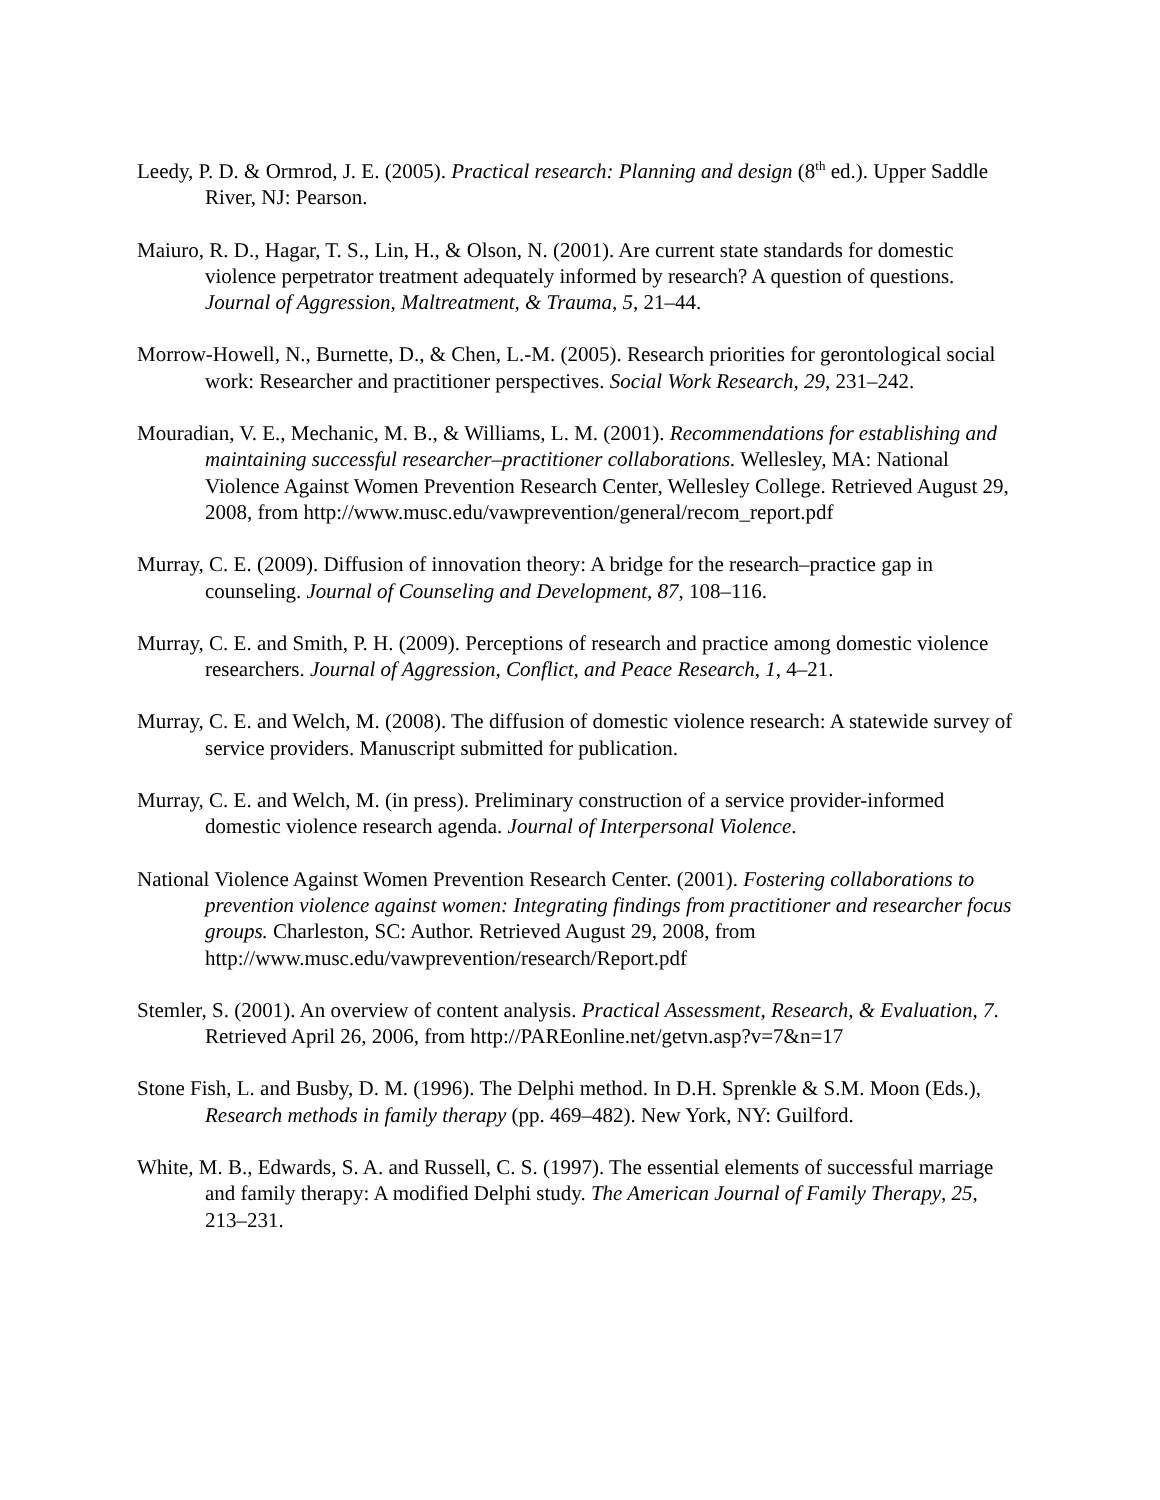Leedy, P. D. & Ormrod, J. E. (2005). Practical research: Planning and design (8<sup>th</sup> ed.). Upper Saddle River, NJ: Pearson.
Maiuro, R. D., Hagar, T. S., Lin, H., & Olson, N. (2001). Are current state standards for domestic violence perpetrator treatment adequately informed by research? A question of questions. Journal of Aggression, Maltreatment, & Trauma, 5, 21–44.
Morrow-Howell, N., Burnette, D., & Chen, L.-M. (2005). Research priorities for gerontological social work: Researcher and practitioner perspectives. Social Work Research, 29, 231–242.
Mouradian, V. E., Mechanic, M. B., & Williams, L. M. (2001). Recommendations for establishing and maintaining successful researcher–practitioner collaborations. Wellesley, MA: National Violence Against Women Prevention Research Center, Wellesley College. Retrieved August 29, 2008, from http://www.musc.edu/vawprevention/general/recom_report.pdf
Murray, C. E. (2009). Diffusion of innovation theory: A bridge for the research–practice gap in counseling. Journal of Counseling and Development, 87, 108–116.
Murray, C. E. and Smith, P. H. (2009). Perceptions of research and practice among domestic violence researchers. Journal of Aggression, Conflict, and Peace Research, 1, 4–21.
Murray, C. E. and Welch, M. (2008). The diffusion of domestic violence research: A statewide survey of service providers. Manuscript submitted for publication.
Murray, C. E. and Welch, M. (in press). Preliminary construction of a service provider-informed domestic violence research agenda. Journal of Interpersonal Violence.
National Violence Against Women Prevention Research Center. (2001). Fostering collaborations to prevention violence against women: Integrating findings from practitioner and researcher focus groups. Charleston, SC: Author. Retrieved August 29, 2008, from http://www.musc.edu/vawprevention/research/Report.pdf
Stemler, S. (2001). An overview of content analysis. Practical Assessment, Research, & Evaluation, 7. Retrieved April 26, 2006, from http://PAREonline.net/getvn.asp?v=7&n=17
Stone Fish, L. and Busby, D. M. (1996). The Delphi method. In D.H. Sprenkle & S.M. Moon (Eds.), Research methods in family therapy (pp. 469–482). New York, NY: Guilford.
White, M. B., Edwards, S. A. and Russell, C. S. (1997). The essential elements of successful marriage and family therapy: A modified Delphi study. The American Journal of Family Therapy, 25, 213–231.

_ _ _ _

Problem details: Each line that holds the string "family" is to be copied from the entries above.

Result for this exercise:
Stone Fish, L. and Busby, D. M. (1996). The Delphi method. In D.H. Sprenkle & S.M. Moon (Eds.), Research methods in family therapy (pp. 469–482). New York, NY: Guilford.
White, M. B., Edwards, S. A. and Russell, C. S. (1997). The essential elements of successful marriage and family therapy: A modified Delphi study. The American Journal of Family Therapy, 25, 213–231.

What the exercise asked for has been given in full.